* _Directions_
Starting at the beginning of the material and ending at the line with "119: (581, 1302)", reproduce those lines with "top-left" swapped for "upper-left" and nothing else changed. Leave the pictures out of your answer.

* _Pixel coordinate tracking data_

:::::

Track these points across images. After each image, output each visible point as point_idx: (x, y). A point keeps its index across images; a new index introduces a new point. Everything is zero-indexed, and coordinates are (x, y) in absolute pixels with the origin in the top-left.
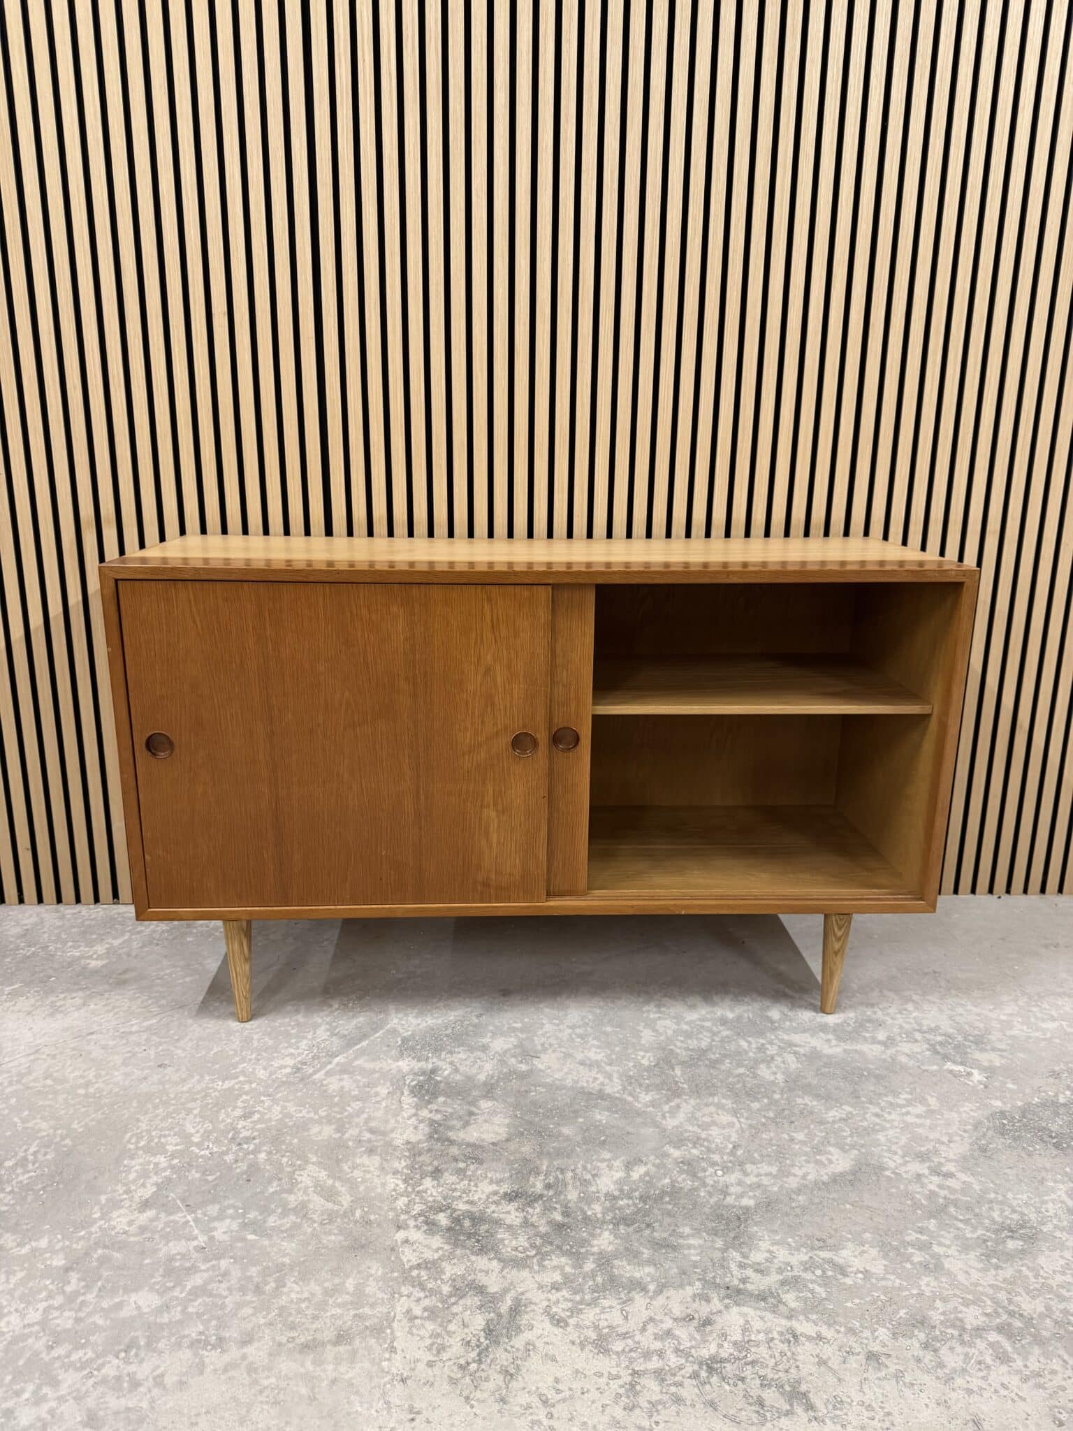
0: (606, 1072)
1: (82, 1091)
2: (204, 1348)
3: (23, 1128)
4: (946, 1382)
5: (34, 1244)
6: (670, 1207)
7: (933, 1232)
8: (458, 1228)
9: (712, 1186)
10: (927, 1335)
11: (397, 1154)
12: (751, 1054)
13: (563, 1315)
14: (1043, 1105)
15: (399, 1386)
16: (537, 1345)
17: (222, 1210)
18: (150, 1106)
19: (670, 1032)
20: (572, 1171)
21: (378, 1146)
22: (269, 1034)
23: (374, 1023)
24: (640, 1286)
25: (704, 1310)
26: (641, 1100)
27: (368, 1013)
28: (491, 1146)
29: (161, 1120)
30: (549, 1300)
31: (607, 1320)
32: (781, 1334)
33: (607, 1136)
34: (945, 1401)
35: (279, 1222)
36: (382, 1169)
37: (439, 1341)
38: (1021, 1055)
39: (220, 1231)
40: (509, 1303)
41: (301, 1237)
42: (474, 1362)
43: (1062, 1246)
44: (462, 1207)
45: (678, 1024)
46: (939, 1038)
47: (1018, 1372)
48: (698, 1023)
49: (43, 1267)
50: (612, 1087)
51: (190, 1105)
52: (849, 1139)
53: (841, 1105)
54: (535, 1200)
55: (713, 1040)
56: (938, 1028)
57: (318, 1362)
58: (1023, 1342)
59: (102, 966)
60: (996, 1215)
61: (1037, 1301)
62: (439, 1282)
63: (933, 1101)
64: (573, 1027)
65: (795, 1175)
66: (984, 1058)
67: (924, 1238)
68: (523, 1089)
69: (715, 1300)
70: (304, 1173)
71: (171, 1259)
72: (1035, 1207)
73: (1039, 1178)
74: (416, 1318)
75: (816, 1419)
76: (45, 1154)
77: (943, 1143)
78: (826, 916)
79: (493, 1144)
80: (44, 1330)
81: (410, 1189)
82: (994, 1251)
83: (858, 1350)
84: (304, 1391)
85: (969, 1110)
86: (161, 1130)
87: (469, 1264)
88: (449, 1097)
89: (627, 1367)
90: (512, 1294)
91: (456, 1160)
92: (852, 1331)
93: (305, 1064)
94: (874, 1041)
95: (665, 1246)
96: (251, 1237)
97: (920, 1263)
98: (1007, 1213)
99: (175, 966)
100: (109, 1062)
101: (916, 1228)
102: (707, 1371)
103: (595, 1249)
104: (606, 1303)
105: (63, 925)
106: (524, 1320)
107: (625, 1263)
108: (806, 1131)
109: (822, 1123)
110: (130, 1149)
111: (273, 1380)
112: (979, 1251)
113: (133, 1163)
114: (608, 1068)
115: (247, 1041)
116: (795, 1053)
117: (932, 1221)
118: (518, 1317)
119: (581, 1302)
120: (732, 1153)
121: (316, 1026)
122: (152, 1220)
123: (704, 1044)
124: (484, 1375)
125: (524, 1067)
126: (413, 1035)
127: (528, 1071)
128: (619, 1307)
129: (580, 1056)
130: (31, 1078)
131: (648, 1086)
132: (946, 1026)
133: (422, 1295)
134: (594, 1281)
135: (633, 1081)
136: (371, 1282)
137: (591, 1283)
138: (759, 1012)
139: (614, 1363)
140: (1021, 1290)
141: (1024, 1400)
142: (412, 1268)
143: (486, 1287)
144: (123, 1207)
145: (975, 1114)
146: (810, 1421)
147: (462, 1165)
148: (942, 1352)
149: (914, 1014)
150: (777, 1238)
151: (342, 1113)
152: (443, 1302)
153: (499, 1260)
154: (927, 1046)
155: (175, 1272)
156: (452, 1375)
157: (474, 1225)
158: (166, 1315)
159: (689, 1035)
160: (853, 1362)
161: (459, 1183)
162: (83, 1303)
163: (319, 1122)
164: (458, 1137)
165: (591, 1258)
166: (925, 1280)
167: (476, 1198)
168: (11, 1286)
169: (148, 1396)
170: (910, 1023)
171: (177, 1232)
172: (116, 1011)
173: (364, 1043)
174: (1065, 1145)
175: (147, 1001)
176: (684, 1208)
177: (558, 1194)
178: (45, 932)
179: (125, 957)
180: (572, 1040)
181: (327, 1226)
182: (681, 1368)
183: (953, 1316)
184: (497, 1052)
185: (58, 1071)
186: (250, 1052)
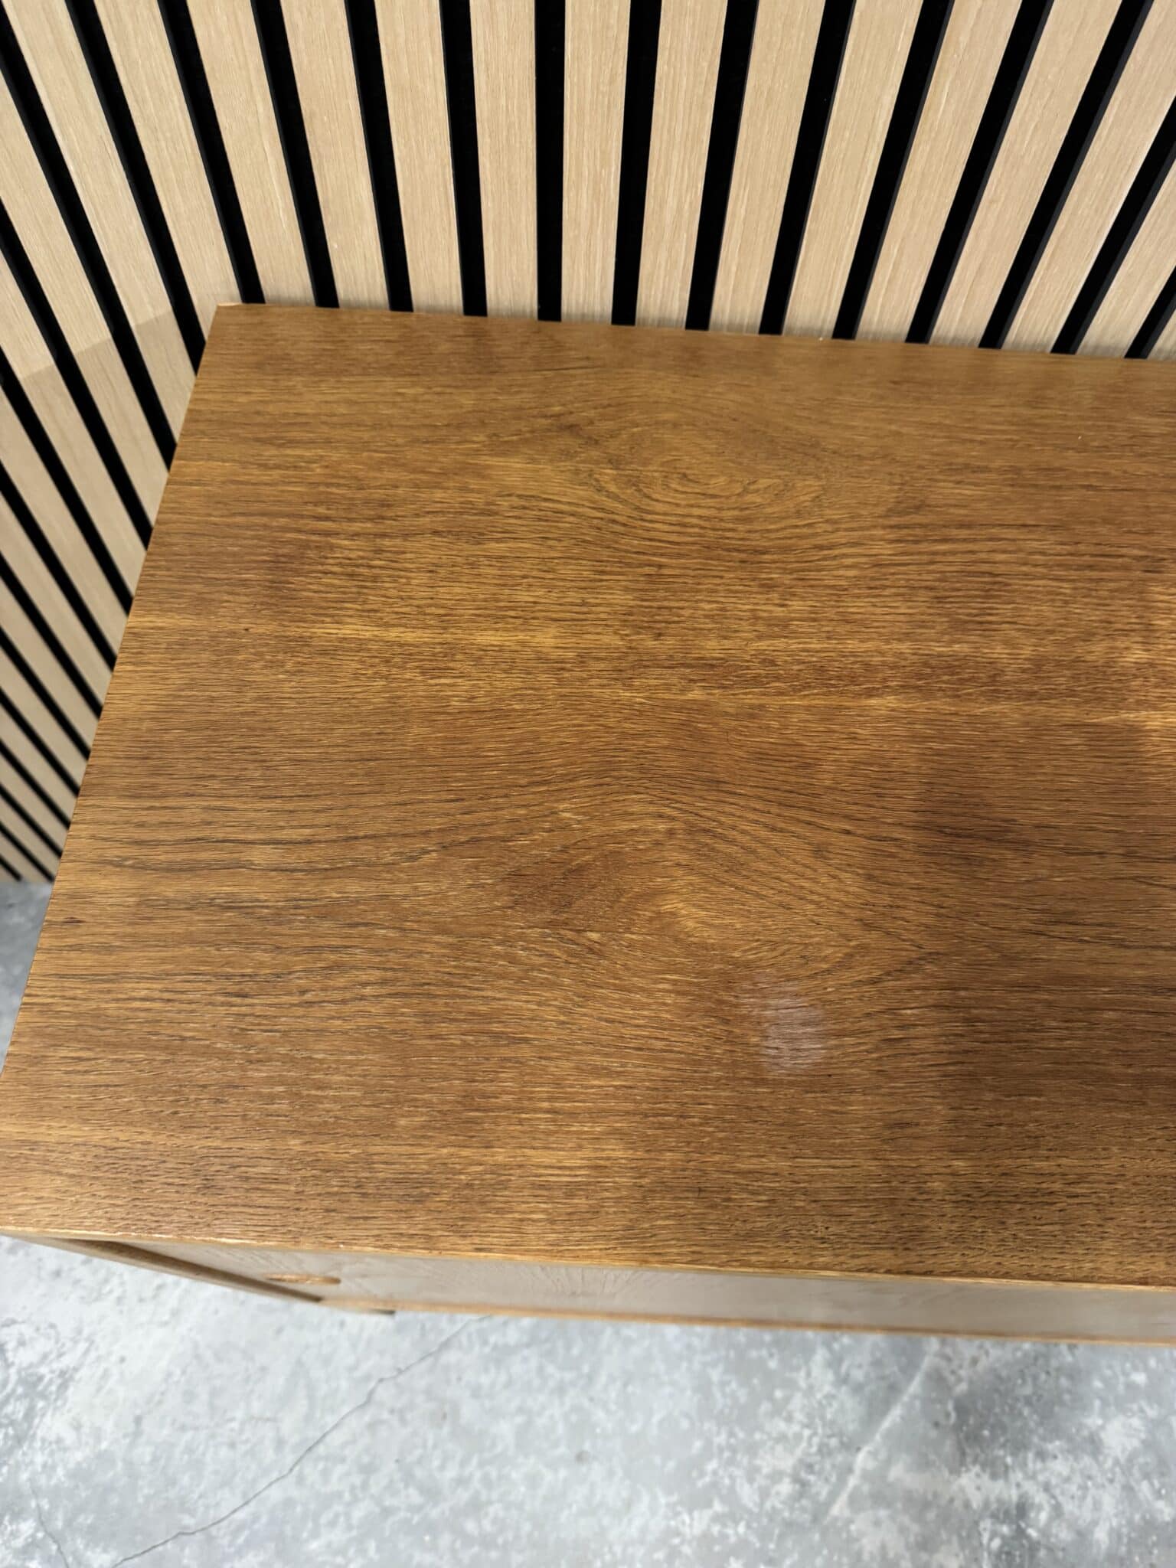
100: (495, 1440)
126: (971, 1395)
130: (381, 1480)
173: (896, 1412)
184: (1117, 1462)
185: (420, 1461)
186: (715, 1429)
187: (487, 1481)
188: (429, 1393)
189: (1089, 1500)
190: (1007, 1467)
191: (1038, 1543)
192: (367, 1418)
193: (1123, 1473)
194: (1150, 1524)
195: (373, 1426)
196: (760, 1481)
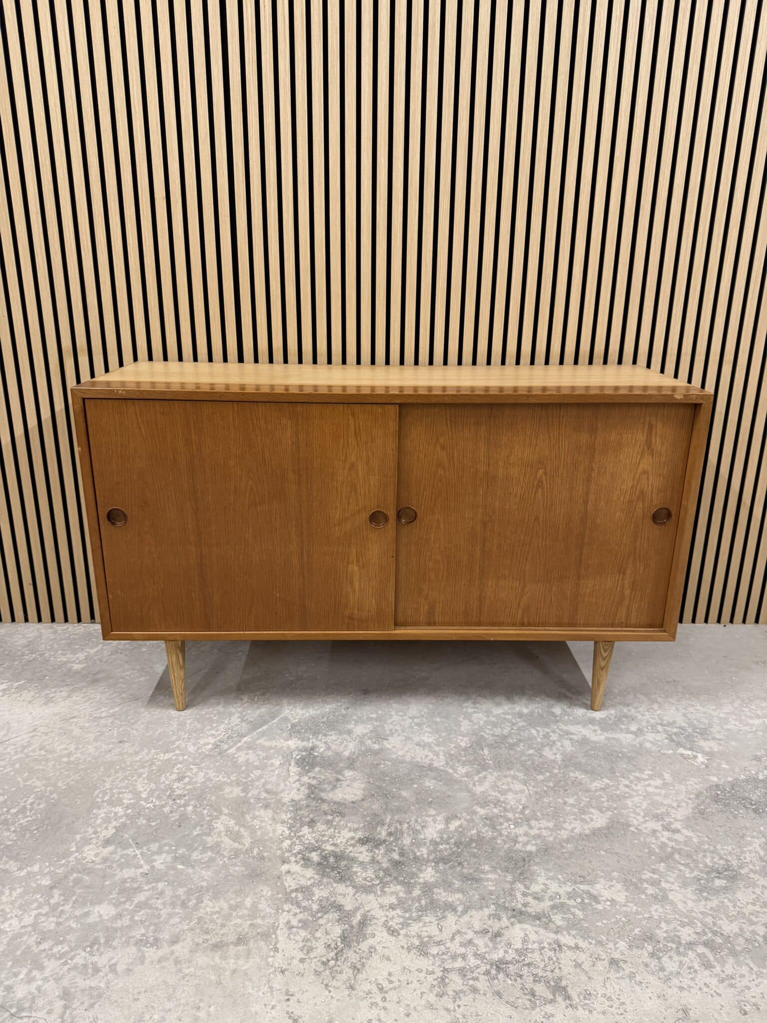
0: (435, 751)
1: (65, 759)
2: (145, 946)
3: (24, 786)
4: (665, 981)
5: (29, 869)
6: (475, 851)
7: (663, 872)
8: (325, 863)
9: (506, 836)
10: (654, 948)
11: (284, 808)
12: (539, 740)
13: (396, 927)
14: (747, 781)
15: (279, 976)
16: (377, 948)
17: (160, 847)
18: (112, 771)
19: (482, 723)
20: (408, 823)
21: (271, 802)
22: (198, 720)
23: (273, 713)
24: (452, 908)
25: (496, 926)
26: (458, 772)
27: (268, 706)
28: (351, 804)
29: (121, 781)
30: (387, 916)
31: (427, 932)
32: (550, 944)
33: (433, 798)
34: (664, 995)
35: (200, 856)
36: (274, 819)
37: (309, 944)
38: (733, 743)
39: (159, 862)
40: (359, 918)
41: (216, 868)
42: (333, 959)
43: (755, 885)
44: (329, 848)
45: (488, 716)
46: (675, 730)
47: (717, 975)
48: (503, 716)
49: (35, 885)
50: (439, 762)
51: (141, 771)
52: (606, 803)
53: (602, 778)
54: (380, 844)
55: (512, 729)
56: (674, 722)
57: (224, 958)
58: (722, 954)
59: (83, 669)
60: (708, 861)
61: (734, 924)
62: (310, 902)
63: (667, 776)
64: (412, 718)
65: (566, 829)
66: (706, 745)
67: (656, 876)
68: (375, 762)
69: (505, 919)
70: (219, 822)
71: (124, 881)
72: (737, 856)
73: (741, 834)
74: (293, 927)
75: (571, 1006)
76: (38, 805)
77: (674, 807)
78: (596, 643)
79: (353, 802)
80: (34, 930)
81: (292, 834)
82: (706, 888)
83: (603, 957)
84: (213, 978)
85: (694, 784)
86: (119, 789)
87: (332, 889)
88: (322, 767)
89: (440, 966)
90: (362, 911)
91: (326, 814)
92: (600, 943)
93: (222, 742)
94: (628, 731)
95: (472, 879)
96: (180, 867)
97: (651, 895)
98: (716, 860)
99: (133, 669)
100: (85, 739)
101: (650, 869)
102: (496, 970)
103: (421, 880)
104: (427, 919)
105: (56, 638)
106: (369, 930)
107: (442, 891)
108: (575, 797)
109: (588, 791)
110: (98, 802)
111: (192, 969)
112: (695, 886)
113: (100, 812)
114: (436, 748)
115: (182, 724)
116: (571, 739)
117: (662, 864)
118: (365, 928)
119: (409, 918)
120: (522, 812)
121: (231, 714)
122: (112, 853)
123: (506, 732)
124: (338, 969)
125: (376, 747)
126: (299, 722)
127: (379, 749)
128: (436, 922)
129: (417, 739)
130: (30, 749)
131: (464, 762)
132: (681, 721)
133: (298, 911)
134: (420, 903)
135: (454, 758)
136: (263, 900)
137: (417, 904)
138: (546, 709)
139: (431, 962)
140: (722, 916)
141: (720, 995)
142: (292, 891)
143: (343, 906)
144: (90, 844)
145: (698, 787)
146: (567, 1007)
147: (330, 817)
148: (664, 959)
149: (658, 712)
150: (550, 875)
151: (246, 778)
152: (313, 916)
153: (354, 887)
154: (666, 736)
155: (127, 891)
156: (318, 969)
157: (336, 862)
158: (119, 921)
159: (495, 725)
160: (600, 966)
161: (327, 831)
162: (62, 911)
163: (231, 784)
164: (328, 797)
165: (418, 887)
166: (655, 907)
167: (339, 842)
168: (13, 898)
169: (105, 979)
170: (654, 718)
171: (128, 862)
172: (91, 701)
173: (265, 728)
174: (761, 810)
175: (113, 694)
176: (485, 851)
177: (397, 839)
178: (42, 643)
179: (98, 662)
180: (411, 727)
181: (234, 860)
182: (477, 967)
183: (673, 934)
184: (358, 735)
185: (49, 744)
186: (184, 733)
187: (77, 749)
188: (60, 729)
189: (344, 745)
190: (309, 738)
191: (318, 756)
192: (31, 735)
193: (360, 738)
194: (369, 750)
195: (32, 737)
196: (199, 745)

:::::

* _Output of the task_
Track these points across images. After each image, output each visible point as point_idx: (x, y). A point keeps its index across images; a new index introduces a new point. Everything is zero-indexed, and coordinates are (x, y) in absolute pixels with the origin in the upper-left.
0: (606, 1072)
1: (82, 1091)
2: (204, 1348)
3: (23, 1128)
4: (946, 1382)
5: (34, 1244)
6: (670, 1207)
7: (933, 1232)
8: (458, 1228)
9: (712, 1186)
10: (927, 1335)
11: (397, 1154)
12: (751, 1054)
13: (563, 1315)
14: (1043, 1105)
15: (399, 1386)
16: (537, 1345)
17: (222, 1210)
18: (150, 1106)
19: (670, 1032)
20: (572, 1171)
21: (378, 1146)
22: (269, 1034)
23: (374, 1023)
24: (640, 1286)
25: (704, 1310)
26: (641, 1100)
27: (368, 1013)
28: (491, 1146)
29: (161, 1120)
30: (549, 1300)
31: (607, 1320)
32: (781, 1334)
33: (607, 1136)
34: (945, 1401)
35: (279, 1222)
36: (382, 1169)
37: (439, 1341)
38: (1021, 1055)
39: (220, 1231)
40: (509, 1303)
41: (301, 1237)
42: (474, 1362)
43: (1062, 1246)
44: (462, 1207)
45: (678, 1024)
46: (939, 1038)
47: (1018, 1372)
48: (698, 1023)
49: (43, 1267)
50: (612, 1087)
51: (190, 1105)
52: (849, 1139)
53: (841, 1105)
54: (535, 1200)
55: (713, 1040)
56: (938, 1028)
57: (318, 1362)
58: (1023, 1342)
59: (102, 966)
60: (996, 1215)
61: (1037, 1301)
62: (439, 1282)
63: (933, 1101)
64: (573, 1027)
65: (795, 1175)
66: (984, 1058)
67: (924, 1238)
68: (523, 1089)
69: (715, 1300)
70: (304, 1173)
71: (171, 1259)
72: (1035, 1207)
73: (1039, 1178)
74: (416, 1318)
75: (816, 1419)
76: (45, 1154)
77: (943, 1143)
78: (826, 916)
79: (493, 1144)
80: (44, 1330)
81: (410, 1189)
82: (994, 1251)
83: (858, 1350)
84: (304, 1391)
85: (969, 1110)
86: (161, 1130)
87: (469, 1264)
88: (449, 1097)
89: (627, 1367)
90: (512, 1294)
91: (456, 1160)
92: (852, 1331)
93: (305, 1064)
94: (874, 1041)
95: (665, 1246)
96: (251, 1237)
97: (920, 1263)
98: (1007, 1213)
99: (175, 966)
100: (109, 1062)
101: (916, 1228)
102: (707, 1371)
103: (595, 1249)
104: (606, 1303)
105: (63, 925)
106: (524, 1320)
107: (625, 1263)
108: (806, 1131)
109: (822, 1123)
110: (130, 1149)
111: (273, 1380)
112: (979, 1251)
113: (133, 1163)
114: (608, 1068)
115: (247, 1041)
116: (795, 1053)
117: (932, 1221)
118: (518, 1317)
119: (581, 1302)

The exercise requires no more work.